In this post, I will go through another paper, Mixed Negative Sampling for Learning Two-tower Neural Networks in Recommendations1. It propose a novel approach to solve the issue I mentioned in the last post.
In-batch negative sampling has problems too. The major issue is long-tail items can not been learn comprehensively because the samples are dominated by popular items.
Paper reading
Abstract
In this part, the author introduces their work of applying two-tower model to the app recommendation system for google play store. The problem is quite similar to the Youtube system, efficiently retrieving top k items given user’s query from deep
corpus. And they offer a novel negative sampling approach called Mixed Negative Sampling (MNS).
Key points:
Mixed Negative Sampling (MNS), a mixture of batch and uniformly sampled
negatives to tackle the selection bias of implicit user feedbackOnline abtest shows it performs better than in-batch negative sampling with bias correction. This is different from the result in the sampling bias paper. My comment 🤔: it’s because, compared to Youtube, the user actions in google play store is highly skewed, i.e. most installs come from the top apps. So the bias is more serious
Introduction
First, a short introduction on the history of two-tower framework. We are already familiar with it, let’s skip this part.

* **Items**
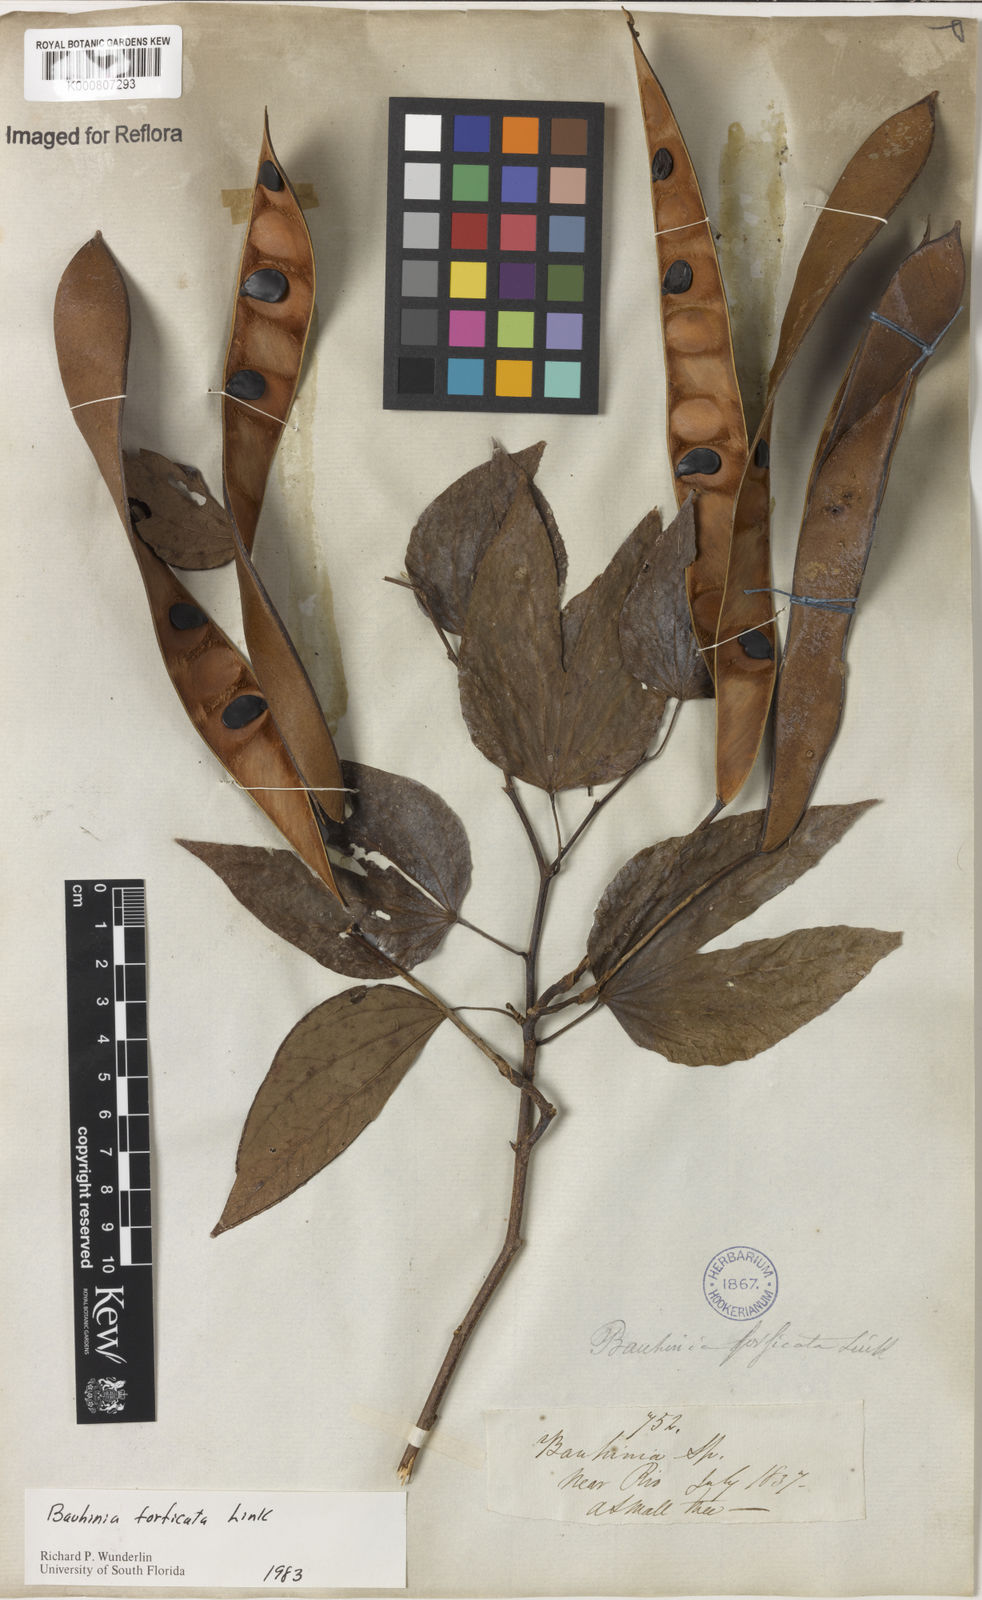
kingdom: Plantae
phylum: Tracheophyta
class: Magnoliopsida
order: Fabales
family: Fabaceae
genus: Bauhinia
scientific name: Bauhinia forficata
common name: Orchid tree
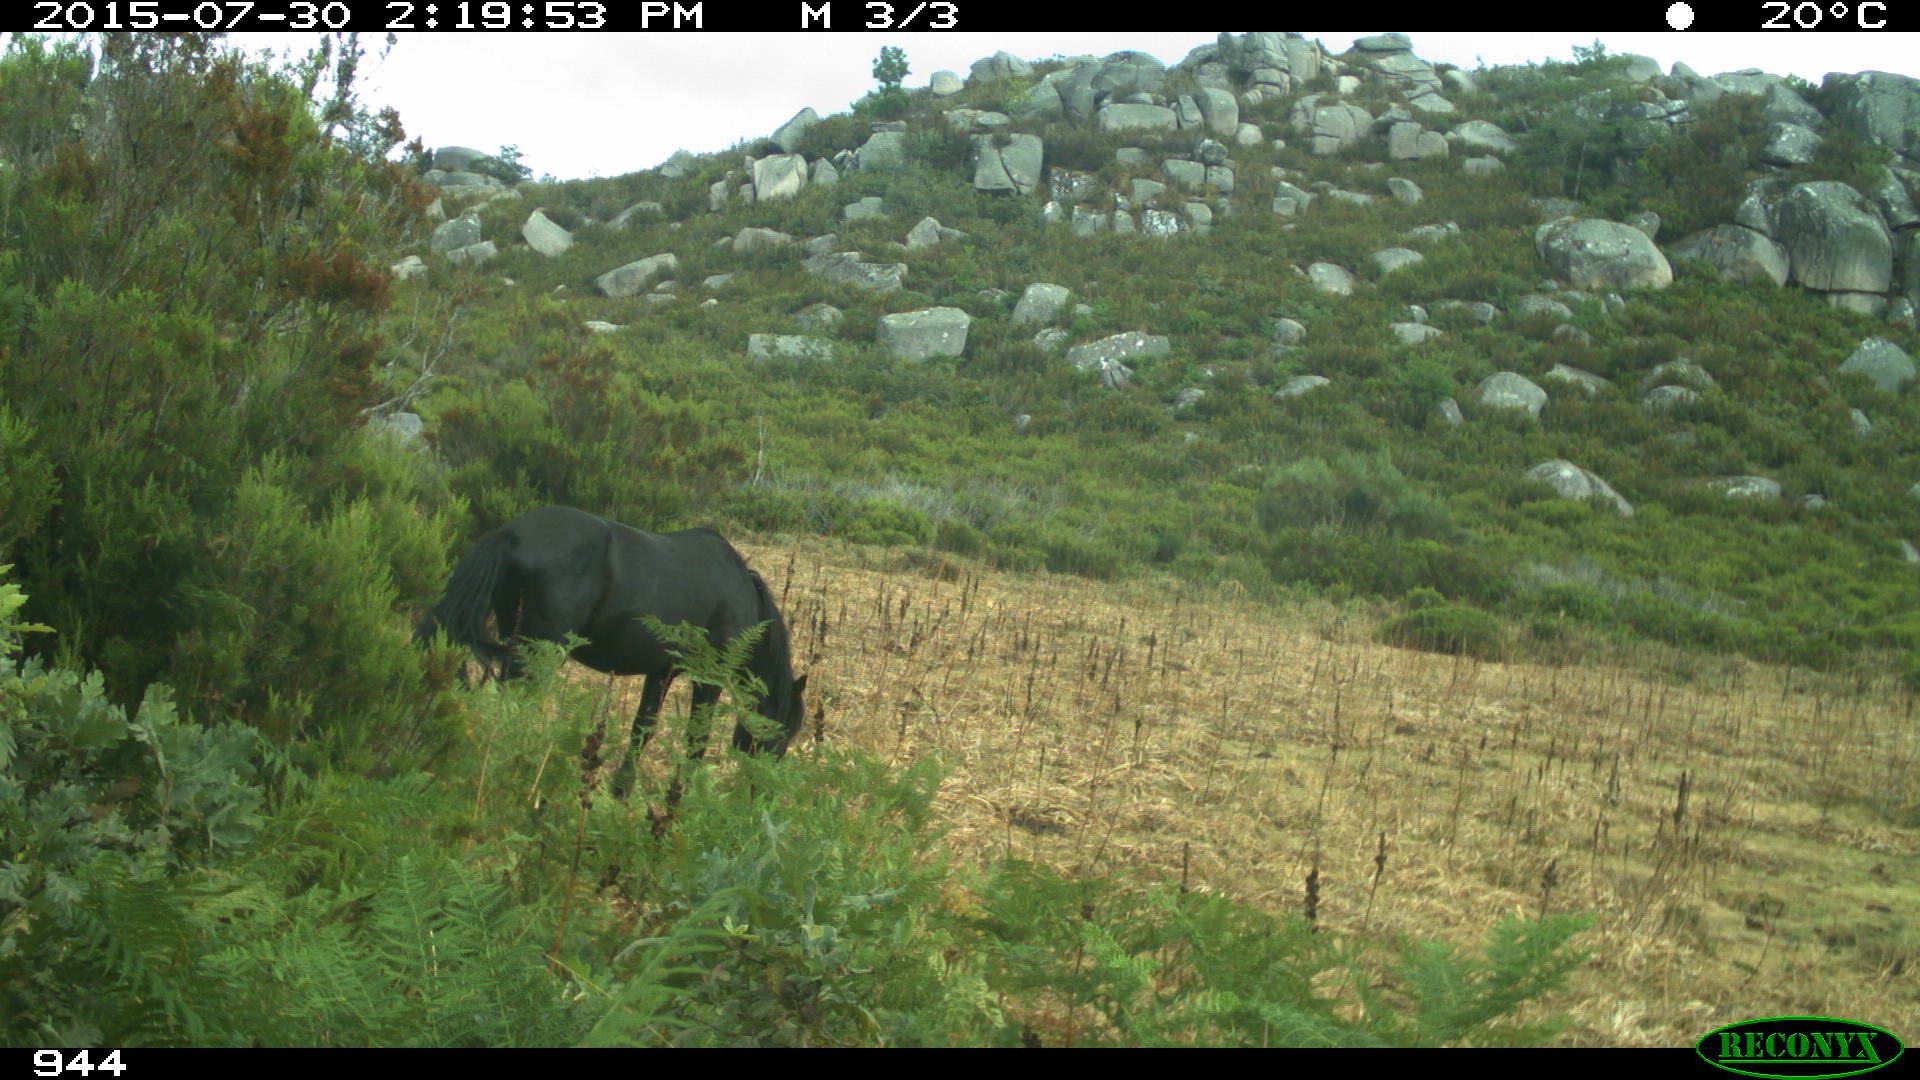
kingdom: Animalia
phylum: Chordata
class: Mammalia
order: Perissodactyla
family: Equidae
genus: Equus
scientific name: Equus caballus
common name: Horse
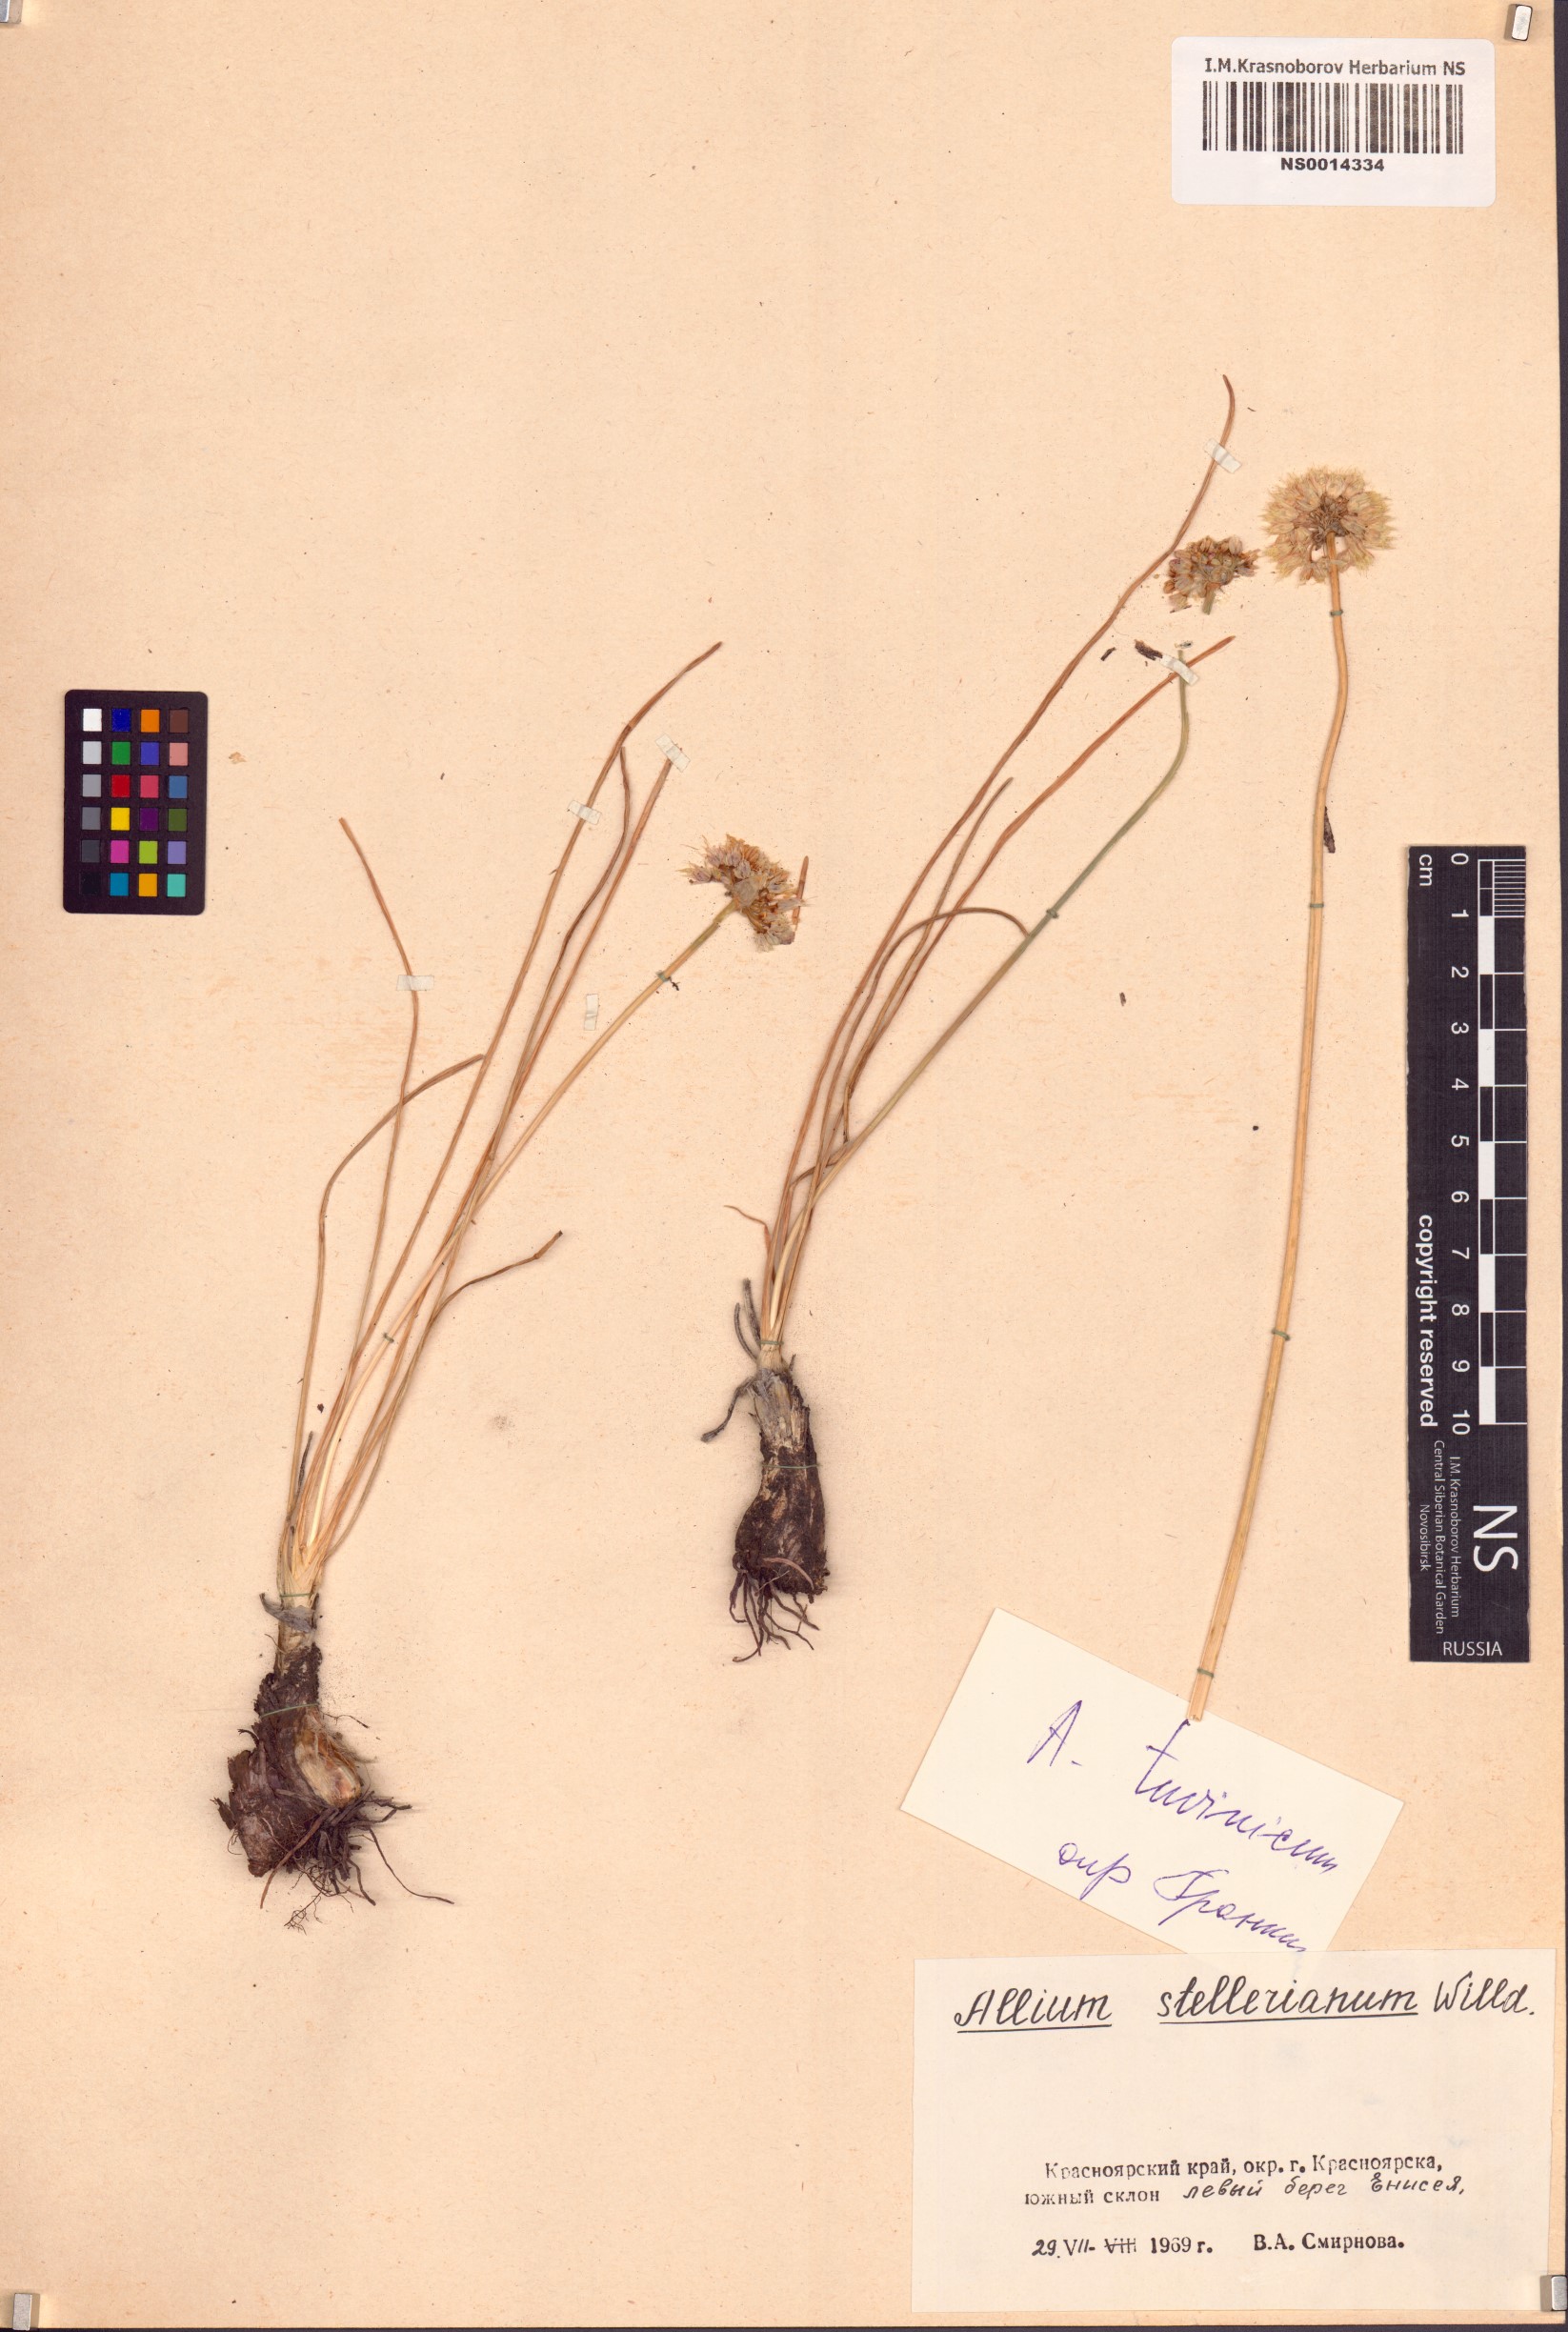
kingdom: Plantae
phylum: Tracheophyta
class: Liliopsida
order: Asparagales
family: Amaryllidaceae
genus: Allium
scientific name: Allium tuvinicum
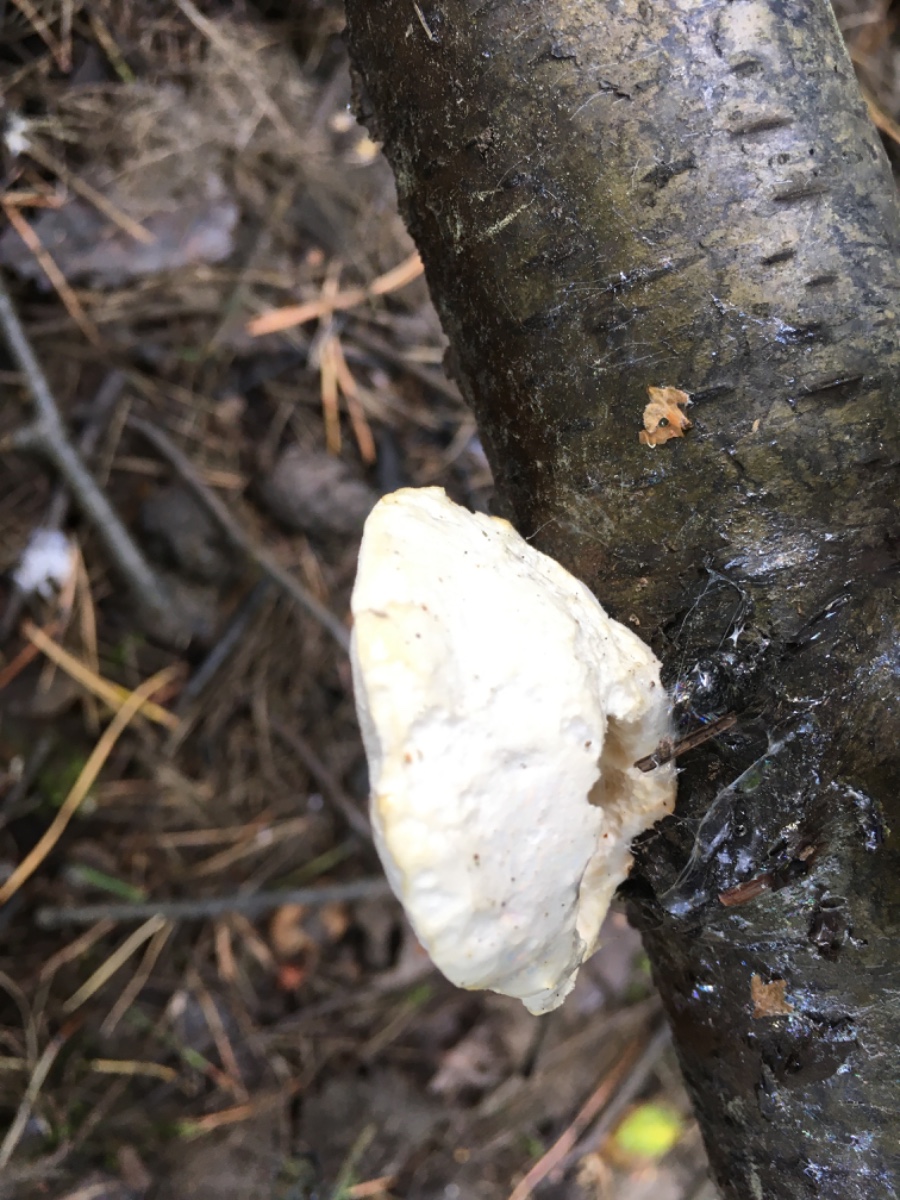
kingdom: Fungi
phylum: Basidiomycota
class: Agaricomycetes
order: Polyporales
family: Incrustoporiaceae
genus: Tyromyces
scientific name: Tyromyces lacteus
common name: mælkehvid kødporesvamp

* **Instructions for the task**
Please pick up the post on mixed negative sampling for two-tower recommendation models right after its last sentence and continue it. The items play no part in this.

* **Reply**
Then it goes to the core idea of MNS.
Unigram-sampled2 or batch negatives have the limit of selection bias in training data
Accordingly, sampling batch negatives only from training data will end up with a model lacking resolution for long-tail apps, which seldom appear in the training data
MNS is a mixed sampling strategy, combine unigram with batch negative sampling
reduce selection bias by bringing in samples from the entire candidate corpus
adjust the sampling distribution by changing the number of additional negative samples from the corpus
My comment 🤔: the second point brings us another problem. What’s the ideal sampling distribution for candidate retriever?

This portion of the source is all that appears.